Başlıktaki sorunun yanıtı başka bir soruda gizli: Türk Tabipleri Birliği (TTB) nasıl esir alındı?
Şöyle:
İstanbul Tabip Odası'na kayıtlı yaklaşık 32 bin hekim var. Bu Oda'nın geçen Nisan ayında yapılan son Genel Kurulu'nda yalnızca 3 bin 566 hekim oy kullanıyor. Pandemi koşullarında 2020 Ağustos'ta toplanan bir önceki Genel Kurul'da bile 5 bin 670 hekim oy kullanmıştı! TTB Başkanı Şebnem Korur Fincancı'nın desteklediği HDPCHP karışımı "Demokratik Katılım Grubu" 3 bin civarında oy alarak hem yönetimi hem de TTB üst kurul delegeliklerini alıyor. Yani İstanbul'daki 10 hekimden sadece 1'inin oyuyla koca Oda'yı gasp ettiler.
Ankara Tabip Odası'na kayıtlı 14 bin civarında hekim var. Nisan ayındaki son Genel Kurul'a yalnızca 600 hekim katıldı. Evet 600! Burada da HDPCHP karışımı "Çağdaş Hekimler" grubu tek liste olarak girdikleri seçimlerde hem yönetimi hem de TTB üst kurul delegeliklerini aldılar. Yani Ankara'daki 100 hekimden sadece 3'ünün oyuyla... Uzatmayalım, İzmir'de de benzer bir senaryo var.
AZINLIK YÖNETİMLERİ
Aslında İstanbul'da 3 bin, Ankara'da 600 kişi, bu PKK yandaşı grubun öz güçleri. Hatta onların da bir kısmı, belki yarısı, bunları "Atatürkçü" falan zannedip oy veriyor. Daha fazla değiller. Hepsi bu kadar. Yani aslında hekimlerimiz içinde bu bölücü grup azınlık kere azınlık.
Anadolu'daki birçok tabip odası, vatansever hekimlerimizin yönetiminde. Ancak İstanbul, Ankara ve İzmir Tabip Odaları, Türk Tabipleri Birliği delegasyonunun ağırlığını belirliyor. Yani TTB Merkez Konseyini çoğunlukla bu 3 ilden gelen delegeler belirliyor. Ve yukarıda anlattığımız gibi, yüzde 3,5,10 gibi katılımlarla PKK destekçisi gruplar bu delegeleri seçiyor
KAPATMAK YA DA BÖLMEK SORUNU BÜYÜTÜR
Çözüm Sayın Devlet Bahçeli'nin önerdiği gibi TTB'yi kapatmak mı?

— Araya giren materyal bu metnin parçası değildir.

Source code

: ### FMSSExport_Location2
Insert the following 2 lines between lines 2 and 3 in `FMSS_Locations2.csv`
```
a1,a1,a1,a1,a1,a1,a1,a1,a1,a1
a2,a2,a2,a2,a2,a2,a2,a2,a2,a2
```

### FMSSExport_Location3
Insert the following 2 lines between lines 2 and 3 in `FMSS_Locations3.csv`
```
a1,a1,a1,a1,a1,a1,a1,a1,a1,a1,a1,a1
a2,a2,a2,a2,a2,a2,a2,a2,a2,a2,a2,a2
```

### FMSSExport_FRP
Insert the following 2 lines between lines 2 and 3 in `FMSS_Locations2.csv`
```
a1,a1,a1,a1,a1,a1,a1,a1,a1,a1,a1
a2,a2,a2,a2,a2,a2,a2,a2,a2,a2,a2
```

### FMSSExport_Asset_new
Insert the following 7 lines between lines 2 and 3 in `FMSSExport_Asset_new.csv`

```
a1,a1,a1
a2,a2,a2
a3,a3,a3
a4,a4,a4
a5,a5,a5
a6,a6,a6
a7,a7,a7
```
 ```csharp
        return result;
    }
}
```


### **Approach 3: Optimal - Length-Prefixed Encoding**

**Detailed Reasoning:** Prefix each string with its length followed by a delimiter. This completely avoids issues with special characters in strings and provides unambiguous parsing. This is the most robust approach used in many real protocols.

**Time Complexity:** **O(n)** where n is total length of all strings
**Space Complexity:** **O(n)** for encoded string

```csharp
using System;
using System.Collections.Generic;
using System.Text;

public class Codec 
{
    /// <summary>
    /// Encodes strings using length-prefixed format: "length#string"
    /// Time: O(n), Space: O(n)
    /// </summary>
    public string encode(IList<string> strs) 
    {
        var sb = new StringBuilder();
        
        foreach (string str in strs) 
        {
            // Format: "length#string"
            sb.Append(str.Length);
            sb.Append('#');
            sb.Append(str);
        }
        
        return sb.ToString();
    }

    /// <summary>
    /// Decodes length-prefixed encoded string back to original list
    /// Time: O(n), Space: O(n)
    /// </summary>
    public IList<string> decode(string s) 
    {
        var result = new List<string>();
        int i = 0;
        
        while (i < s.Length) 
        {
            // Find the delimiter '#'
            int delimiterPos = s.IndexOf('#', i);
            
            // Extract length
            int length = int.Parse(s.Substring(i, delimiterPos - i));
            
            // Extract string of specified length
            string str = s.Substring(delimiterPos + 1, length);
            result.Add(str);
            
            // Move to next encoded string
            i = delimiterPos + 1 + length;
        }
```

Sadece yargı sopası sallamak mı?
Yoksa Barolar Birliği örneğinde gördüğümüz üzere fiyaskoya dönüşen "çoklu oda" formülü ile TTB'yi tamamen bölücülerin eline bırakmak mı?
Hiçbiri değil.
Türk Hekiminin bir örgütü olacak. Birleşik ve güçlü. Zaten baro örneğinde gördüğümüz üzere avukatlar, yönetimine muhalif olsalar da "ikinci barolara" geçmedi. Tersine, barolar diğer gruba teslim edilmiş oldu. TTB'yi kapatma ya da "çoklu" hale getirme çabası da benzer bir sonuç verecektir.
ÇÖZÜM BASİT AMA BAŞARI KESİN
İstanbul, Ankara ve İzmir'deki hekimlere kızanlar görüyoruz. Onlara kızmaya hakkımız yok. Çünkü önlerine onları sandığa çekecek bir alternatif konmadı. Bu illerde çalışan, ülkesine bağlı sıradan bir hekimin sandığa gitmesi için hiçbir neden yok.

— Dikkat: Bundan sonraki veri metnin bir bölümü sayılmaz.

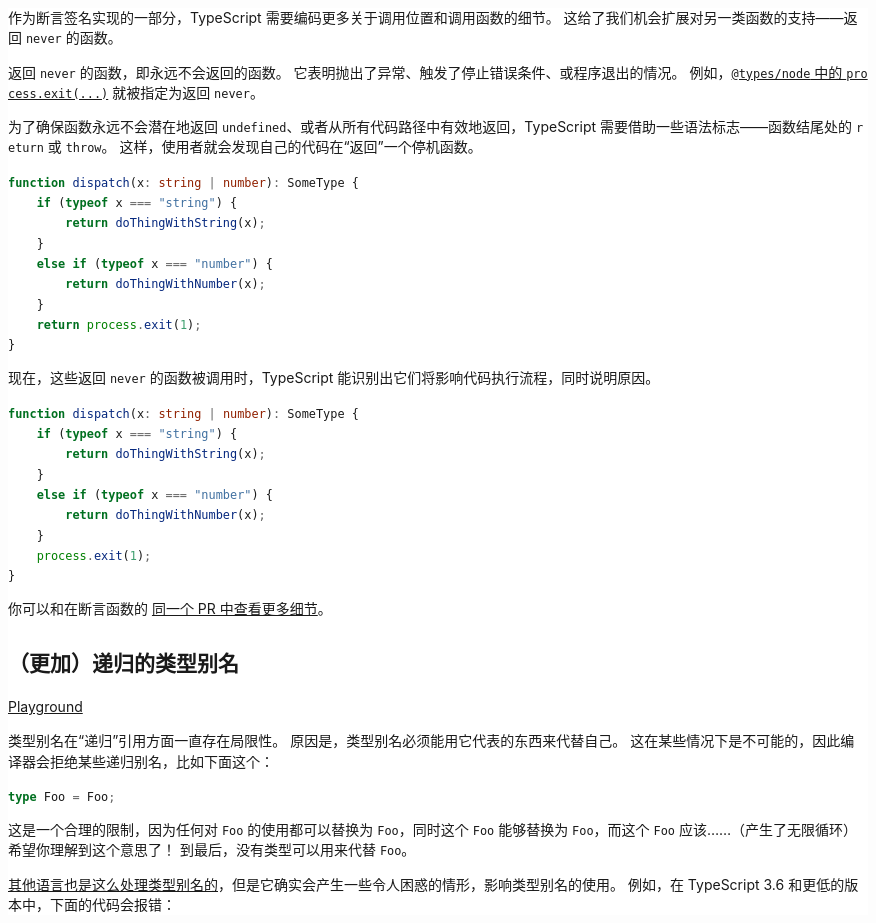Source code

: 作为断言签名实现的一部分，TypeScript 需要编码更多关于调用位置和调用函数的细节。
这给了我们机会扩展对另一类函数的支持——返回 `never` 的函数。

返回 `never` 的函数，即永远不会返回的函数。
它表明抛出了异常、触发了停止错误条件、或程序退出的情况。
例如，[`@types/node` 中的 `process.exit(...)`](https://github.com/DefinitelyTyped/DefinitelyTyped/blob/5299d372a220584e75a031c13b3d555607af13f8/types/node/globals.d.ts#l874) 就被指定为返回 `never`。

为了确保函数永远不会潜在地返回 `undefined`、或者从所有代码路径中有效地返回，TypeScript 需要借助一些语法标志——函数结尾处的 `return` 或 `throw`。
这样，使用者就会发现自己的代码在“返回”一个停机函数。

```ts
function dispatch(x: string | number): SomeType {
    if (typeof x === "string") {
        return doThingWithString(x);
    }
    else if (typeof x === "number") {
        return doThingWithNumber(x);
    }
    return process.exit(1);
}
```

现在，这些返回 `never` 的函数被调用时，TypeScript 能识别出它们将影响代码执行流程，同时说明原因。

```ts
function dispatch(x: string | number): SomeType {
    if (typeof x === "string") {
        return doThingWithString(x);
    }
    else if (typeof x === "number") {
        return doThingWithNumber(x);
    }
    process.exit(1);
}
```

你可以和在断言函数的 [同一个 PR 中查看更多细节](https://github.com/microsoft/TypeScript/pull/32695)。

## （更加）递归的类型别名

[Playground](/play/#example/recursive-type-references)

类型别名在“递归”引用方面一直存在局限性。
原因是，类型别名必须能用它代表的东西来代替自己。
这在某些情况下是不可能的，因此编译器会拒绝某些递归别名，比如下面这个：

```ts
type Foo = Foo;
```

这是一个合理的限制，因为任何对 `Foo` 的使用都可以替换为 `Foo`，同时这个 `Foo` 能够替换为 `Foo`，而这个 `Foo` 应该……（产生了无限循环）希望你理解到这个意思了！
到最后，没有类型可以用来代替 `Foo`。

[其他语言也是这么处理类型别名的](https://en.wikipedia.org/w/index.php?title=Recursive_data_type&oldid=913091335#in_type_synonyms)，但是它确实会产生一些令人困惑的情形，影响类型别名的使用。
例如，在 TypeScript 3.6 和更低的版本中，下面的代码会报错：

Bu nedenle, bölücü olmayan her eğilimden Türk hekiminin, bir araya gelerek ortak listeler oluşturması ve yaratacağı rüzgârı da sandığa taşıması şart.
Cumhuriyetçi hekimlerin ayrı, muhafazakâr hekimlerin ayrı, milliyetçi hekimlerin ayrı listeleri olmamalı. Bu grupların liderleri var. En üst düzeyde bir araya gelmeli ve bir strateji belirlemeliler. Vatansevermillî zeminde, hekim hakları mücadelesini de yönetecek olan önderlik hızla toplanmalı. Bu gruplar birbirlerine sadakatle bağlı olmalı, arkadan iş çevirmemeli. Doğru program ve düzgün, liyakâtli adaylar öne çıkarıldığında, Türk hekiminin bölücü güruhu TTB ve bağlı odaların yönetiminden söküp attığını hep birlikte göreceğiz.

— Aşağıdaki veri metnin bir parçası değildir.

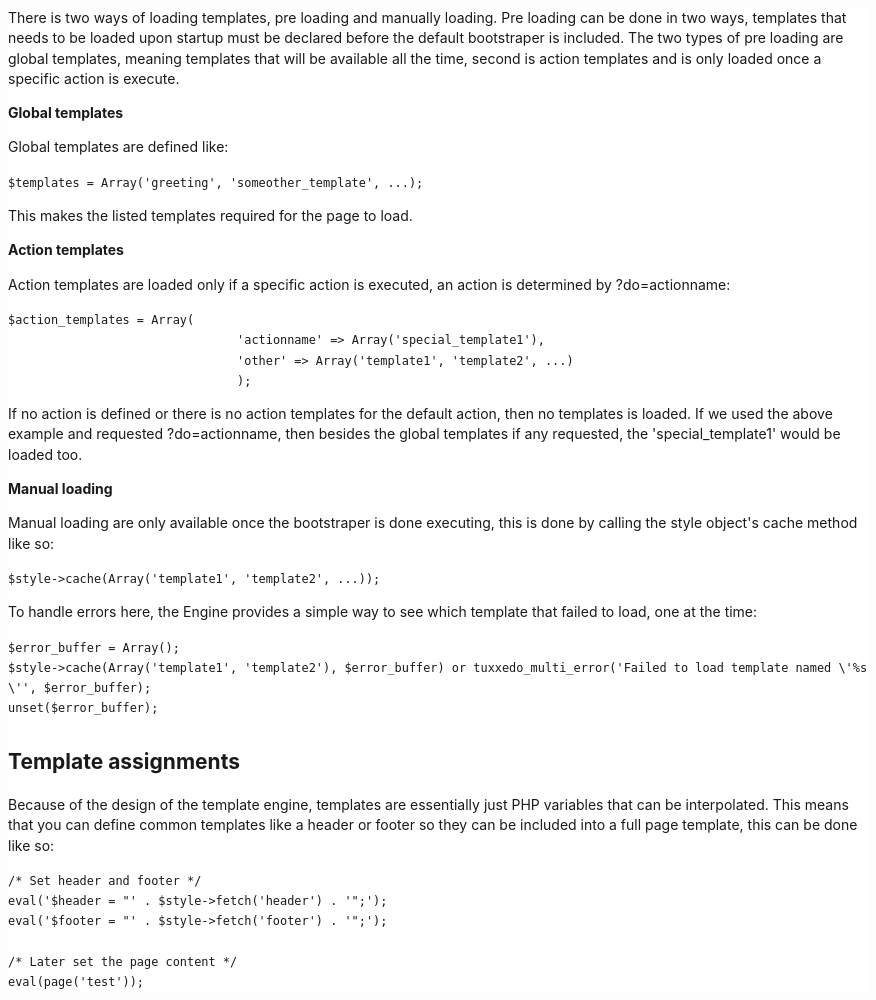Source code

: There is two ways of loading templates, pre loading and manually loading. Pre loading can be done in two ways, templates that needs to be loaded upon startup must be declared before the default bootstraper is included. The two types of pre loading are global templates, meaning templates that will be available all the time, second is action templates and is only loaded once a specific action is execute.

**Global templates**

Global templates are defined like:
```
$templates = Array('greeting', 'someother_template', ...);
```

This makes the listed templates required for the page to load.


**Action templates**

Action templates are loaded only if a specific action is executed, an action is determined by ?do=actionname:

```
$action_templates = Array(
                                'actionname' => Array('special_template1'), 
                                'other' => Array('template1', 'template2', ...)
                                );
```

If no action is defined or there is no action templates for the default action, then no templates is loaded. If we used the above example and requested ?do=actionname, then besides the global templates if any requested, the 'special\_template1' would be loaded too.


**Manual loading**

Manual loading are only available once the bootstraper is done executing, this is done by calling the style object's cache method like so:

```
$style->cache(Array('template1', 'template2', ...));
```

To handle errors here, the Engine provides a simple way to see which template that failed to load, one at the time:

```
$error_buffer = Array();
$style->cache(Array('template1', 'template2'), $error_buffer) or tuxxedo_multi_error('Failed to load template named \'%s\'', $error_buffer);
unset($error_buffer);
```


## Template assignments ##

Because of the design of the template engine, templates are essentially just PHP variables that can be interpolated. This means that you can define common templates like a header or footer so they can be included into a full page template, this can be done like so:

```
/* Set header and footer */
eval('$header = "' . $style->fetch('header') . '";');
eval('$footer = "' . $style->fetch('footer') . '";');

/* Later set the page content */
eval(page('test'));
```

Şebnem Korur Fincancı, açık PKK desteğiyle öyle bir pas verdi ki, bu topu ıskalamak Dünya Kupası finalinde son penaltıyı kaçırmaya benzer. Fincancı'nın hekim haklarıyla, Türkiye'de sağlık alanının geliştirilmesiyle hiçbir ilgisinin olmadığı, Türk hekiminin kürsüsünü PKKFETÖ kürsüsüne çevirdiği artık her hekim tarafından görülüyor.
Bu tarihi fırsat mutlaka değerlendirilmeli.